(Source texts of formatted documents)
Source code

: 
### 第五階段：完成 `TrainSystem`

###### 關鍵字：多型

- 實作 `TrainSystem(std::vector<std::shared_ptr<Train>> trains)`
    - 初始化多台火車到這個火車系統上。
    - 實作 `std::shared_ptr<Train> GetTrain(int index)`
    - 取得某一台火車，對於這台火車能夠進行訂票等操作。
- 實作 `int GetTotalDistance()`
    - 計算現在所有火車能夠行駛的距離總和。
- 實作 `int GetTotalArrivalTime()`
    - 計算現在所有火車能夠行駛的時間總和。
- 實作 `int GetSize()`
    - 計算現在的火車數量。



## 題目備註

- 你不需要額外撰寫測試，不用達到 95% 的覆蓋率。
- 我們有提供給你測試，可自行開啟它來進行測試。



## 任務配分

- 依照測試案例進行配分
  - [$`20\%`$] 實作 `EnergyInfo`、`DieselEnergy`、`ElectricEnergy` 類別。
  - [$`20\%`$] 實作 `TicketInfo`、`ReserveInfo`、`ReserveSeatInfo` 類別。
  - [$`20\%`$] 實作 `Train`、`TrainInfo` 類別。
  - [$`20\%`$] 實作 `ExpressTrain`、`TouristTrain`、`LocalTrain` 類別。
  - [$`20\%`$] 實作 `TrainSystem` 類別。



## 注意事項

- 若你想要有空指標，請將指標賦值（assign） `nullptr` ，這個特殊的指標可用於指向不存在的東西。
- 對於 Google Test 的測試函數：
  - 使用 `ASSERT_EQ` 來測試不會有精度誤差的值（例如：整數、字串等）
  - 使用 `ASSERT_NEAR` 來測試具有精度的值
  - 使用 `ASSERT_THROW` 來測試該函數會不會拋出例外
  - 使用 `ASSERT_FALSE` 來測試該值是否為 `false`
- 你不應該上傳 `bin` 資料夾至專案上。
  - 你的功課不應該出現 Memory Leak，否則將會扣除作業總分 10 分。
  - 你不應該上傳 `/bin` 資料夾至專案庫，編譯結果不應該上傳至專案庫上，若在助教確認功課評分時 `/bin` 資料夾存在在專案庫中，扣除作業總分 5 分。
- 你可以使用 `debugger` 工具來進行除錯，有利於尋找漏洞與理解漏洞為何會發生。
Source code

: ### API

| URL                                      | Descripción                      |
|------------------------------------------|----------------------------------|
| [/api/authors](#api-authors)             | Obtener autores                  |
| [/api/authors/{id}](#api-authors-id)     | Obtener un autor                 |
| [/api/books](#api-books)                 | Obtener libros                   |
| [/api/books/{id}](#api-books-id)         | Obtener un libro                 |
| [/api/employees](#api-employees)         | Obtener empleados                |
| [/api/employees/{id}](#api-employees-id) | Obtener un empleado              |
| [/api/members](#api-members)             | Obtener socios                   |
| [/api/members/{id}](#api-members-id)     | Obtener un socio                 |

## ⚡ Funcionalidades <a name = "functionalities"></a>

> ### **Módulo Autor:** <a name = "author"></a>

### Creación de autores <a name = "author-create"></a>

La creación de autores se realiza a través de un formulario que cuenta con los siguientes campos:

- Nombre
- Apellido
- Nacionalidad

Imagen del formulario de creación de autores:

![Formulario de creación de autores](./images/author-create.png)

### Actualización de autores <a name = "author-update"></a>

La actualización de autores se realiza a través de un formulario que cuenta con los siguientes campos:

§ **ABOUT THIS TASK**: For every record above, print an exact copy.

§ **RESPONSE AREA**:
Source code

: 
### 第五階段：完成 `TrainSystem`

###### 關鍵字：多型

- 實作 `TrainSystem(std::vector<std::shared_ptr<Train>> trains)`
    - 初始化多台火車到這個火車系統上。
    - 實作 `std::shared_ptr<Train> GetTrain(int index)`
    - 取得某一台火車，對於這台火車能夠進行訂票等操作。
- 實作 `int GetTotalDistance()`
    - 計算現在所有火車能夠行駛的距離總和。
- 實作 `int GetTotalArrivalTime()`
    - 計算現在所有火車能夠行駛的時間總和。
- 實作 `int GetSize()`
    - 計算現在的火車數量。



## 題目備註

- 你不需要額外撰寫測試，不用達到 95% 的覆蓋率。
- 我們有提供給你測試，可自行開啟它來進行測試。



## 任務配分

- 依照測試案例進行配分
  - [$`20\%`$] 實作 `EnergyInfo`、`DieselEnergy`、`ElectricEnergy` 類別。
  - [$`20\%`$] 實作 `TicketInfo`、`ReserveInfo`、`ReserveSeatInfo` 類別。
  - [$`20\%`$] 實作 `Train`、`TrainInfo` 類別。
  - [$`20\%`$] 實作 `ExpressTrain`、`TouristTrain`、`LocalTrain` 類別。
  - [$`20\%`$] 實作 `TrainSystem` 類別。



## 注意事項

- 若你想要有空指標，請將指標賦值（assign） `nullptr` ，這個特殊的指標可用於指向不存在的東西。
- 對於 Google Test 的測試函數：
  - 使用 `ASSERT_EQ` 來測試不會有精度誤差的值（例如：整數、字串等）
  - 使用 `ASSERT_NEAR` 來測試具有精度的值
  - 使用 `ASSERT_THROW` 來測試該函數會不會拋出例外
  - 使用 `ASSERT_FALSE` 來測試該值是否為 `false`
- 你不應該上傳 `bin` 資料夾至專案上。
  - 你的功課不應該出現 Memory Leak，否則將會扣除作業總分 10 分。
  - 你不應該上傳 `/bin` 資料夾至專案庫，編譯結果不應該上傳至專案庫上，若在助教確認功課評分時 `/bin` 資料夾存在在專案庫中，扣除作業總分 5 分。
- 你可以使用 `debugger` 工具來進行除錯，有利於尋找漏洞與理解漏洞為何會發生。
Source code

: ### API

| URL                                      | Descripción                      |
|------------------------------------------|----------------------------------|
| [/api/authors](#api-authors)             | Obtener autores                  |
| [/api/authors/{id}](#api-authors-id)     | Obtener un autor                 |
| [/api/books](#api-books)                 | Obtener libros                   |
| [/api/books/{id}](#api-books-id)         | Obtener un libro                 |
| [/api/employees](#api-employees)         | Obtener empleados                |
| [/api/employees/{id}](#api-employees-id) | Obtener un empleado              |
| [/api/members](#api-members)             | Obtener socios                   |
| [/api/members/{id}](#api-members-id)     | Obtener un socio                 |

## ⚡ Funcionalidades <a name = "functionalities"></a>

> ### **Módulo Autor:** <a name = "author"></a>

### Creación de autores <a name = "author-create"></a>

La creación de autores se realiza a través de un formulario que cuenta con los siguientes campos:

- Nombre
- Apellido
- Nacionalidad

Imagen del formulario de creación de autores:

![Formulario de creación de autores](./images/author-create.png)

### Actualización de autores <a name = "author-update"></a>

La actualización de autores se realiza a través de un formulario que cuenta con los siguientes campos:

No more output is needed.